Jajce suffered a lot during the war in the 1990s. Nearly all Muslim and Catholic families were either killed, sent to concentration camps, or became refugees during the period. Jajce fell in 1992 to the Serbs (Chetniks). From 1992 to 1995, Jajce remained occupied.

The most interesting landmarks in Jajce, for me at least, are:

1. The Waterfall: In the very center of the city, it stands at some 20 meters high.

2. Sveti Luka: (Saint Luke) church and bell tower, still standing after more than 500 years.

3. Woman’s mosque: While the history of this structure is not certain, it seems to have been a mosque for the castle guards – nce the Ottomans gained control. Now, the building serves as a local mosque.

4. Esma Sultanija mosque: Mosque dedicated to Sultana Esma. This mosque, as almost all others in Serb (Chetnik) control, was entirely destroyed during the war. However, it has been rebuilt and is an amazing piece of architecture. Inside, the mihrab and the window frames are made out of a stone that is unique to the area – shifting in color from a deep brown to an almost golden color.

5. Sarcophagi: In the city park, located by the river that becomes the waterfall, are three sarcophagi – stone coffins (no bodies). They date to the period of Roman control of the city (around 300 CE) and are in great shape.

6. Catacombs: An underground series of royal burial chambers (no bodies), the catacombs also contain a secret passage leading all the way behind the waterfall. Across from the Catacombs entrance is a café owned by Pashaga. Besides being very knowledgeable about the city history, he is also quite the entertainer. His son Armin speaks English.

7. House of Omer Beg: A Bosnian-Turkish house of a Ottoman-Bosnian lord.

8. Temple of Mitra: An excavation site of a pre-Christian (Greek/Roman) god. The site dates from the time of Bogumil faith in Bosnia.

9. Fortress of Jajce: Located at the apex of the city, the fortress is enormous and in good shape. It offers an amazing view of the whole city and the surrounding countryside. You will find Mediha at the entrance selling handmade crafts (about the city) to support her family.

Besides all of this, Jajce has a wonderful countryside, with mountains and villages nearby, the rivers Pliva and Vrbas to cool down from a summers’ day. Located 15 minutes outside the city is a lake, where locals go for picnics and scenery.

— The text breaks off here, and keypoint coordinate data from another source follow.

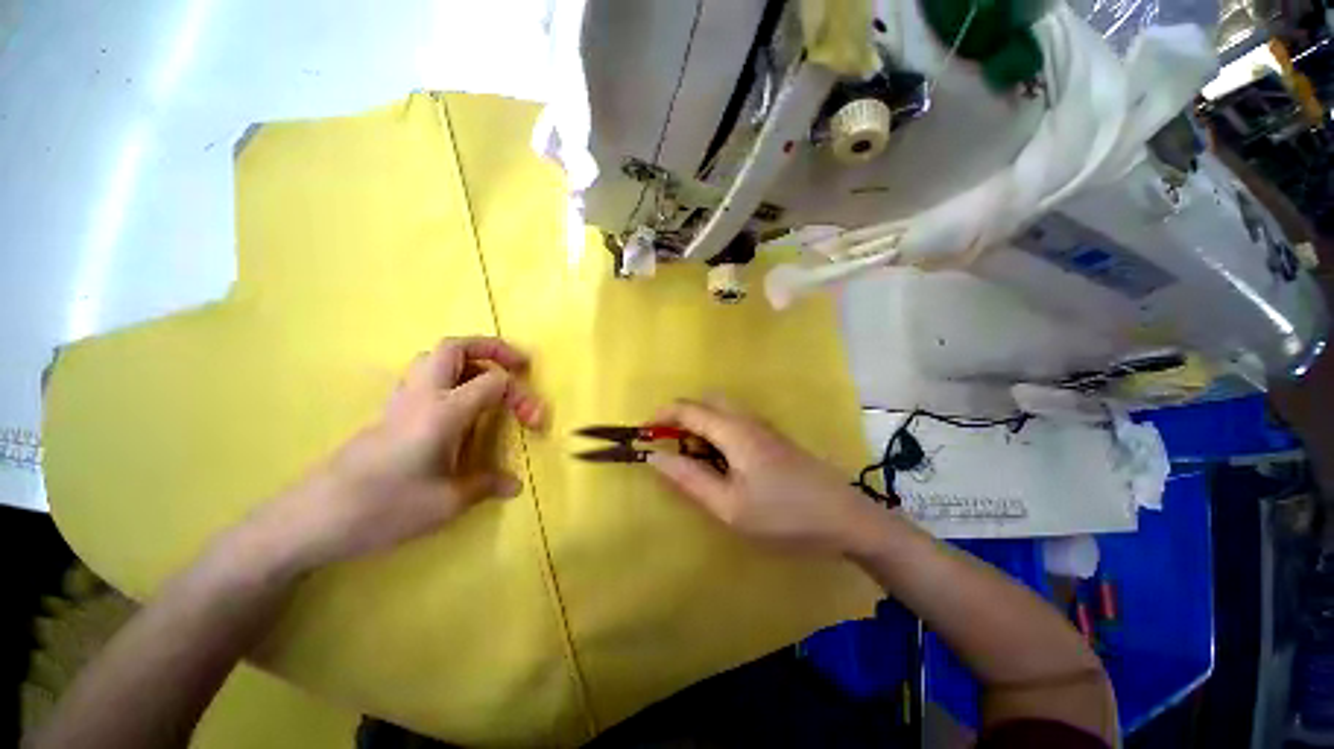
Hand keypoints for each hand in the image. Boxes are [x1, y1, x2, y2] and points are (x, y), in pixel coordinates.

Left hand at [246, 337, 546, 573]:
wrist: (309, 520)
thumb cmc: (382, 508)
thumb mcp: (445, 503)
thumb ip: (485, 485)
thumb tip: (513, 484)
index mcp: (443, 411)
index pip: (494, 382)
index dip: (523, 397)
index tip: (536, 425)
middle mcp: (422, 395)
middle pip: (456, 347)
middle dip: (493, 348)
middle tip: (519, 365)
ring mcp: (400, 401)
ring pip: (435, 358)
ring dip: (469, 360)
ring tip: (490, 382)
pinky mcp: (388, 413)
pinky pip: (423, 377)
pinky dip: (450, 376)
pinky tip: (458, 405)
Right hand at [646, 399, 881, 554]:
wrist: (847, 519)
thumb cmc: (785, 516)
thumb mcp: (729, 506)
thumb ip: (689, 479)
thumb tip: (655, 458)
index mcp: (733, 431)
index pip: (686, 409)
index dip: (659, 417)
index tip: (641, 435)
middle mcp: (747, 419)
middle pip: (704, 403)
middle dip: (678, 419)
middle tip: (667, 449)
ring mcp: (763, 427)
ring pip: (720, 412)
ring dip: (698, 427)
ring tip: (691, 460)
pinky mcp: (772, 438)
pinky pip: (734, 423)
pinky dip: (715, 434)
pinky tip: (720, 463)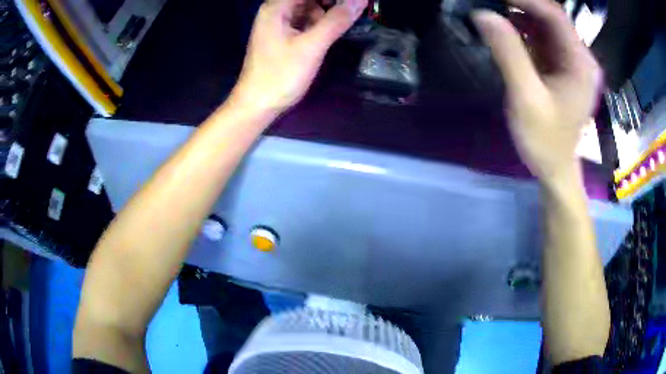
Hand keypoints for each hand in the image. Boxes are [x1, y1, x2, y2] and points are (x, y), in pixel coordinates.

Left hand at [231, 0, 367, 115]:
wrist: (257, 105)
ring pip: (309, 8)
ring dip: (328, 12)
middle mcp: (276, 10)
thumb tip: (360, 1)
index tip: (356, 3)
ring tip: (345, 21)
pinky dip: (320, 23)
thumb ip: (336, 20)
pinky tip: (333, 29)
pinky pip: (306, 21)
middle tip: (354, 10)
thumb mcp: (311, 46)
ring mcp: (279, 23)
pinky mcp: (283, 36)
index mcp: (277, 7)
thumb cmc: (280, 75)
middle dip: (332, 3)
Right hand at [472, 0, 601, 186]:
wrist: (555, 169)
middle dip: (521, 5)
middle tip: (491, 4)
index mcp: (580, 63)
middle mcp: (579, 57)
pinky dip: (523, 29)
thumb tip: (482, 14)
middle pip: (551, 16)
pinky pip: (542, 38)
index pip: (554, 15)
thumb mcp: (527, 98)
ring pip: (545, 24)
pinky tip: (505, 29)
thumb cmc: (546, 141)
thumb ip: (508, 54)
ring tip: (493, 12)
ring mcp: (571, 61)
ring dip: (519, 15)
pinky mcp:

Though Jajce is a small town, it is a hidden gem, and often ignored by tourists. Most tourists, when they visit Bosnia, go only to Sarajevo and maybe Mostar. However, I feel that they would be better served spending a day or two in Jajce, if they want to experience Bosnian history. The whole city remains in its original architecture – even the new buildings – giving it a truly unique feel absent from the larger towns. Its history extends back for almost 2000 years, and there is an element of all the different civilizations present – from the Bogumils and Romans, to Old Bosnia, the Ottomans, and Yugoslavia. Besides the historic and cultural values, the people of the city are wonderful and extremely helpful.

My visit to Jajce was the most enjoyable and culturally rich part of my many visits to Bosnia, and I have no doubt that any visitor to Bosnia would find it an amazing part of their travles.

I would also like to share a delicious Bosnian recipe with you:

Bosanski Lonac (Bosnian Pot):

1 kg beef , 1 kg lamb

1 cabbage (cut into bite sized wedges)

2 -3 carrots (peeled and cut into bite sized pieces)

3 -4 large tomatoes (cut up in wedges)

3 -4 large potatoes (peeled and cut up in wedges)

2 onions (cut up in wedges)

2 garlic cloves (sliced)

2 green bell peppers (cut up in wedges)

1/2 tablespoon cooking oil

1/2 tablespoon vinegar

salt and pepper


1.Cut up vegetables in large pieces.

2.Cut meat in large, bite sized pieces.

3.Layer meat and vegetables in a large soup pot. (one layer of vegetables, one layer of meat, and so on).

4.Cook until meat and vegetables are cooked. (Mine took about 2 1/2 hours on low to medium heat).